Supplied material:
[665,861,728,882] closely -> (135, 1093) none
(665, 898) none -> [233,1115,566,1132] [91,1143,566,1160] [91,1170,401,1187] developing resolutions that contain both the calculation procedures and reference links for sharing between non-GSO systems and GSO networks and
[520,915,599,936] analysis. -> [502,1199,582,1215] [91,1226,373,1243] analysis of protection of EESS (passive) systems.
--
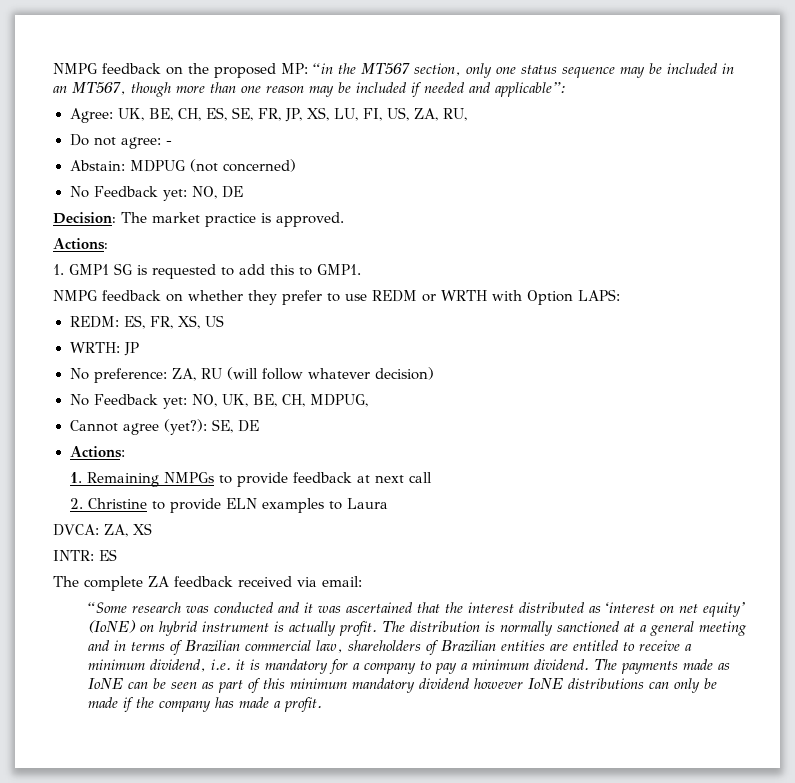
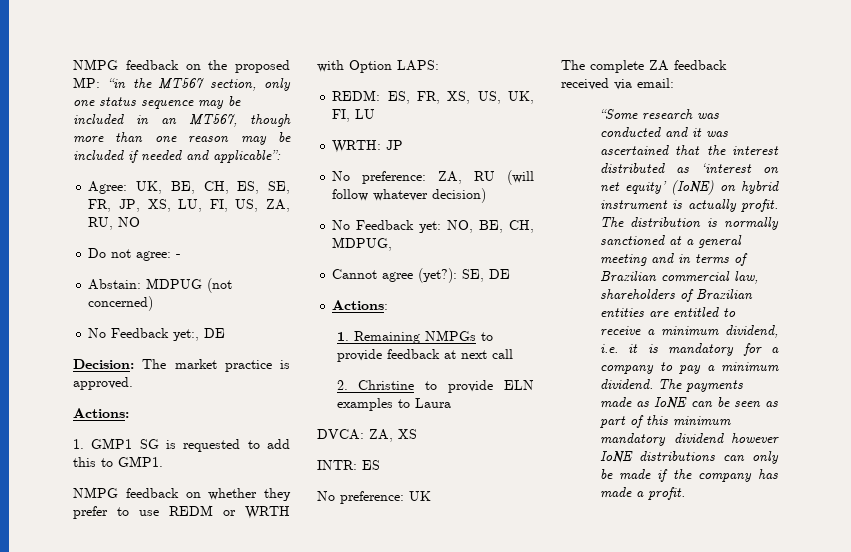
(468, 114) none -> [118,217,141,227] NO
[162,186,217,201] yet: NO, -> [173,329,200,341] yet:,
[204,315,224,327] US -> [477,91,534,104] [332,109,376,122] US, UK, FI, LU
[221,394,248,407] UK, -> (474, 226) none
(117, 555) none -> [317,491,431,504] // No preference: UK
* * *
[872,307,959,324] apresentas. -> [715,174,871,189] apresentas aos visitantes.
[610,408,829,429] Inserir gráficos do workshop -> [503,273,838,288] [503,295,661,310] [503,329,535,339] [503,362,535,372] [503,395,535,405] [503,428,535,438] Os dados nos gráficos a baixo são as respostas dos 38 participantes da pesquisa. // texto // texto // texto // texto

What needs to be done: Copy each line from the entries above that has the word "systems" in it.

Answer space:
(665, 898) none -> [233,1115,566,1132] [91,1143,566,1160] [91,1170,401,1187] developing resolutions that contain both the calculation procedures and reference links for sharing between non-GSO systems and GSO networks and
[520,915,599,936] analysis. -> [502,1199,582,1215] [91,1226,373,1243] analysis of protection of EESS (passive) systems.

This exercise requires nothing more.